Transcribe the throne inheritance text word for word, from "Managing a royal" to "asked in interviews?".

**Given text:**
---*---

What is this problem about?

Managing a royal succession can be complicated, especially with births and deaths. "Throne Inheritance" asks you to design a system that tracks a royal family tree. You need to support three operations: birth(parent, child), death(name), and getInheritanceOrder(). The order of inheritance is determined by a pre-order traversal of the family tree, excluding any members who are currently deceased.

Why is this asked in interviews?

This throne inheritance interview question is a design problem asked by Snowflake and Google. It tests your ability to model hierarchical relationships using appropriate data structures (like a hash map for the tree) and your proficiency with tree traversal algorithms (DFS). It also evaluates how you handle state changes (deaths) and whether you can produce the inheritance list efficiently.

Algorithmic pattern used

The problem utilizes the Hash Table, Design, Depth-First Search, Tree interview pattern.

  1. Use a Hash Map to store the tree, where each key is a parent's name and the value is a list of their children in order of birth.
  2. Maintain a Set to track the names of members who have died.
  3. The getInheritanceOrder operation is a standard Depth-First Search (DFS) starting from the monarch:
    • Add the current member to the result list if they are not in the dead set.
    • Recursively call DFS for each of their children in order.
  4. The birth and death operations are O(1), while getInheritanceOrder is O(N) where N is the number of people in the family.

Example explanation

  1. Monarch: King.

---*---

**Supplied material:**
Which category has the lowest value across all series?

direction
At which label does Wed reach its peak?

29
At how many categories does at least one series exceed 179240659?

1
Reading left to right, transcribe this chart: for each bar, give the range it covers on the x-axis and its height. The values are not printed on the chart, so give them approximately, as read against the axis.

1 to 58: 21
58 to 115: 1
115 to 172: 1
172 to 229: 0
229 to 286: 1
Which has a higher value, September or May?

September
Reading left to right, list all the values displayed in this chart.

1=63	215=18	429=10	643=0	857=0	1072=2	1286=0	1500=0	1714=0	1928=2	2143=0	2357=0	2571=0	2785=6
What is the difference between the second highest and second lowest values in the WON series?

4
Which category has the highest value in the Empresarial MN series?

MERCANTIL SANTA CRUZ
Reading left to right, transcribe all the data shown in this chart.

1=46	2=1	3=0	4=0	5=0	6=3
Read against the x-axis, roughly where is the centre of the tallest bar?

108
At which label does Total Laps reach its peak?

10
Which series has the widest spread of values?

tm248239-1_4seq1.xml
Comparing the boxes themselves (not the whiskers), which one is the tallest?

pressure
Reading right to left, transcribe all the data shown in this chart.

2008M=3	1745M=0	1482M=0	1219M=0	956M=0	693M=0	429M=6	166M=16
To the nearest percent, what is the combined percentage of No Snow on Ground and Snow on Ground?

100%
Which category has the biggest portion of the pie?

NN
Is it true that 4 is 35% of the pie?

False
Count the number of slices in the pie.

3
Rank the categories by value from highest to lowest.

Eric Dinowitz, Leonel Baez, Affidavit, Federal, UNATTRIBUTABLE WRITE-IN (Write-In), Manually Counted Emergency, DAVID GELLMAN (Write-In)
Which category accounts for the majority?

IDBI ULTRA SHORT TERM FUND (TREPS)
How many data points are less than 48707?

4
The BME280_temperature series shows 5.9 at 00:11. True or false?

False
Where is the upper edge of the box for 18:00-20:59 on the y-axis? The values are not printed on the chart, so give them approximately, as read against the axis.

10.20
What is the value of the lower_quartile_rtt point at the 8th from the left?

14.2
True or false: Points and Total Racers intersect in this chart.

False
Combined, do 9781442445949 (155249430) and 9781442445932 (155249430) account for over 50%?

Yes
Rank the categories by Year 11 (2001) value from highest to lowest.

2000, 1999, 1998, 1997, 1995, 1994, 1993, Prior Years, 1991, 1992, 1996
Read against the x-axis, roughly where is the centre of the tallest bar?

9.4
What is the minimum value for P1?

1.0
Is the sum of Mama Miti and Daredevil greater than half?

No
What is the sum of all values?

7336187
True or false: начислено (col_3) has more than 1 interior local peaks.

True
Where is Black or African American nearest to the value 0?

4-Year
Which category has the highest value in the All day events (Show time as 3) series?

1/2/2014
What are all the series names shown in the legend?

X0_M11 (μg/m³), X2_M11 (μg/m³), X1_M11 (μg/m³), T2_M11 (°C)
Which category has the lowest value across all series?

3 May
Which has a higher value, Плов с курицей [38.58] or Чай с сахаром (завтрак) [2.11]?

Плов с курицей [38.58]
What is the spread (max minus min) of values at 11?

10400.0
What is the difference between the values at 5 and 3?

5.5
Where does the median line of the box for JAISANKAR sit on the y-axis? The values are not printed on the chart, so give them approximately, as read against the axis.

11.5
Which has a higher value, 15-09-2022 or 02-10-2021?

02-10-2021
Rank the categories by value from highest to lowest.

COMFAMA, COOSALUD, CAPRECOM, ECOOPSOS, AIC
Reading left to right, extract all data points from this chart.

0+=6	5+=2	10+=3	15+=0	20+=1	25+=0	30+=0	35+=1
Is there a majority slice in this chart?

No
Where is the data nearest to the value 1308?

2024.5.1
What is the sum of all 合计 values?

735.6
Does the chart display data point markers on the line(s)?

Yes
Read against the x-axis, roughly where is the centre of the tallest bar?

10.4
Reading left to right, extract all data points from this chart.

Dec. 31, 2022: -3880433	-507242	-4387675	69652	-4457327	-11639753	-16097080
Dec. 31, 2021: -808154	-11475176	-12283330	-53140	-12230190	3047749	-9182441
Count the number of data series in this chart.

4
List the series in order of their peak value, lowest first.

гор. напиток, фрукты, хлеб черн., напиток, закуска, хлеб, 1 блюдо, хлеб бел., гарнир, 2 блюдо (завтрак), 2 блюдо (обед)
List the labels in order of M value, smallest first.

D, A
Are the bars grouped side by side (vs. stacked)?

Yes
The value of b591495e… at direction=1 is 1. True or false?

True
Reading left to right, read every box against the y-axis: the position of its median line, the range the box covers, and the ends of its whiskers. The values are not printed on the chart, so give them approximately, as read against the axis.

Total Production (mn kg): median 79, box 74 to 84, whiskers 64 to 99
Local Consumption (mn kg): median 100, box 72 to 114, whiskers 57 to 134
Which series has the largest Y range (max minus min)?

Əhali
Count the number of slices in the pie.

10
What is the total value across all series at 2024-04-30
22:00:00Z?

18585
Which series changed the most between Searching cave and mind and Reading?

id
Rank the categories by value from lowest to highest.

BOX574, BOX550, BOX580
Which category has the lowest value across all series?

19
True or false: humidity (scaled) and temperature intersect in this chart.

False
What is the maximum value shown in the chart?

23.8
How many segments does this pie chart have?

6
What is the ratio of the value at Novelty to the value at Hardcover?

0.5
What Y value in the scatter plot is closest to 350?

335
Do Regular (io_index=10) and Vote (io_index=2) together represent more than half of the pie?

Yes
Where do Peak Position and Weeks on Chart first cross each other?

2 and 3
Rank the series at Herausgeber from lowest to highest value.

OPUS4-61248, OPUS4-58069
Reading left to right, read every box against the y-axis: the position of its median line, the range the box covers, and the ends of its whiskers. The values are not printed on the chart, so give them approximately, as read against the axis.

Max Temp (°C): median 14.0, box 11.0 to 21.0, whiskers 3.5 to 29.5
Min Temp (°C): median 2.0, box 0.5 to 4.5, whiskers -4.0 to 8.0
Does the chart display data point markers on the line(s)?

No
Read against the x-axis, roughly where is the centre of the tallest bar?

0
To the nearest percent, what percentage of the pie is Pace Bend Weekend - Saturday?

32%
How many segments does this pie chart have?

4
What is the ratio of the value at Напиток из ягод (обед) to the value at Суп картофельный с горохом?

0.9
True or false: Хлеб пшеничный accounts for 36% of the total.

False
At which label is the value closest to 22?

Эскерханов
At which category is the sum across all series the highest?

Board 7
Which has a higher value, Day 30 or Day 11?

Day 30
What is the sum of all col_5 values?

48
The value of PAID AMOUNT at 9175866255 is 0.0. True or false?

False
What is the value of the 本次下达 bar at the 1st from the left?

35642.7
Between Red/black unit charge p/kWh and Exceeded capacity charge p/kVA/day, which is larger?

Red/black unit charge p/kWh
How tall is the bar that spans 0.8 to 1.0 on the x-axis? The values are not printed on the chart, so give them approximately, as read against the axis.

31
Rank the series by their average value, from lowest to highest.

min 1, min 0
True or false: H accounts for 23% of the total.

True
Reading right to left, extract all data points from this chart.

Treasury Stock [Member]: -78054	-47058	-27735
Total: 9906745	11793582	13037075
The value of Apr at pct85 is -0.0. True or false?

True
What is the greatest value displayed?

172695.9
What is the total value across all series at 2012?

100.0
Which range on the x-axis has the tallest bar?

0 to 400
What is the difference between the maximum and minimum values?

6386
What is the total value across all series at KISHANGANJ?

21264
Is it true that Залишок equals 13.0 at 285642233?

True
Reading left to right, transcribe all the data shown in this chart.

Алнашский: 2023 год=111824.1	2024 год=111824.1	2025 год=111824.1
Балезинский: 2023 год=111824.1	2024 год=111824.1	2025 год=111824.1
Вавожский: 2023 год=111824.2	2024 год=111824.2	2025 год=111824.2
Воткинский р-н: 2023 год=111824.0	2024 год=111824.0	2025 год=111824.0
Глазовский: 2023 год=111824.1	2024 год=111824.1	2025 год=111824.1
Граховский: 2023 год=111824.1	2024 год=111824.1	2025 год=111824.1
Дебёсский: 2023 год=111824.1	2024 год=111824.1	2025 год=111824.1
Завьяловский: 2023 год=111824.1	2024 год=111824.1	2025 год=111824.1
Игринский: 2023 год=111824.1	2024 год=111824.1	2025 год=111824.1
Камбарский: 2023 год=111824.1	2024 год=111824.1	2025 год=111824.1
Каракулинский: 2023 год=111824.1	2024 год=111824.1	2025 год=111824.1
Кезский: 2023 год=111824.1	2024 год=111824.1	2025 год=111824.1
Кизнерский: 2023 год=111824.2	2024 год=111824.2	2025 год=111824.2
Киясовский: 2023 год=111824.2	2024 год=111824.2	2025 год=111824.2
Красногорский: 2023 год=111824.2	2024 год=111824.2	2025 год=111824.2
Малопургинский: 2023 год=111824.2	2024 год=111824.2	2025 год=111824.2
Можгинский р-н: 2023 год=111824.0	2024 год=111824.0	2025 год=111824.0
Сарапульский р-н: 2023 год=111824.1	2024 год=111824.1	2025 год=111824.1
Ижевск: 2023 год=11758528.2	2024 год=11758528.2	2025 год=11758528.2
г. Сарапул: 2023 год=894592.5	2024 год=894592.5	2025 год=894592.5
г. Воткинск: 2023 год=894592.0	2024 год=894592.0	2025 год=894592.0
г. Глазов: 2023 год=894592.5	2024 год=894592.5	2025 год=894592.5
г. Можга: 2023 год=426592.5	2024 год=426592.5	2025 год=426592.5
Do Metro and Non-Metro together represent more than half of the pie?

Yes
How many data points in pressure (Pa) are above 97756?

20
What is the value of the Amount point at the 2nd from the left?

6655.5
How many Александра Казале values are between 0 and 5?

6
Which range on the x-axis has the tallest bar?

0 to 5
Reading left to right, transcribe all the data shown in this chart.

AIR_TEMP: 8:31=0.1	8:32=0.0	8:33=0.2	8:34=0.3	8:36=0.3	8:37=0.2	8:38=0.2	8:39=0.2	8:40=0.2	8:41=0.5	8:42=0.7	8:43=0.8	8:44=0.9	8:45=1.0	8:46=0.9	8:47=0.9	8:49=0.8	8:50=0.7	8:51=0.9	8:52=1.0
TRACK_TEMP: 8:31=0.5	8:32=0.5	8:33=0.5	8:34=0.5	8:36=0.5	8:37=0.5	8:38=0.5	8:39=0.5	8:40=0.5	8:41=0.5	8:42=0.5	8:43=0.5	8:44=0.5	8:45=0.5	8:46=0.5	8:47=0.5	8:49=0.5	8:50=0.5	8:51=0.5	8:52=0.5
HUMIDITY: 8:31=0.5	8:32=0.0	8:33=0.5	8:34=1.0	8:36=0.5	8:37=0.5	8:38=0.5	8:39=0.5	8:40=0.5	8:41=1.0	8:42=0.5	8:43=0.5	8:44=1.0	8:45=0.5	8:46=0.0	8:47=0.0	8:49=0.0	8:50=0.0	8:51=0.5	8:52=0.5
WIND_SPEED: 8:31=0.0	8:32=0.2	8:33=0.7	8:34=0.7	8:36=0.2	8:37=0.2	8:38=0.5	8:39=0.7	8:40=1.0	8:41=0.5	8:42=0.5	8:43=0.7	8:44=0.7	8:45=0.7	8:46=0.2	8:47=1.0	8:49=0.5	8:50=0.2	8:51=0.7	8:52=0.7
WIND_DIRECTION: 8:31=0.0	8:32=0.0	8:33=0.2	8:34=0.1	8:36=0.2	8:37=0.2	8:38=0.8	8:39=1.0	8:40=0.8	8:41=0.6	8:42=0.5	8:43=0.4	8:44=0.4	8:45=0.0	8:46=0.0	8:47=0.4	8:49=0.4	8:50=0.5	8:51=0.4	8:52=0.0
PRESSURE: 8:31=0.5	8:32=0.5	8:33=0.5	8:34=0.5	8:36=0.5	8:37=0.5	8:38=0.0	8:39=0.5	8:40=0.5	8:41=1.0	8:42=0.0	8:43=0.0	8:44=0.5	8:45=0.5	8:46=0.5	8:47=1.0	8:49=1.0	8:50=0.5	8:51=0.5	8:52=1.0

---*---

**Result of this exercise:**
Managing a royal succession can be complicated, especially with births and deaths. "Throne Inheritance" asks you to design a system that tracks a royal family tree. You need to support three operations: birth(parent, child), death(name), and getInheritanceOrder(). The order of inheritance is determined by a pre-order traversal of the family tree, excluding any members who are currently deceased.

Why is this asked in interviews?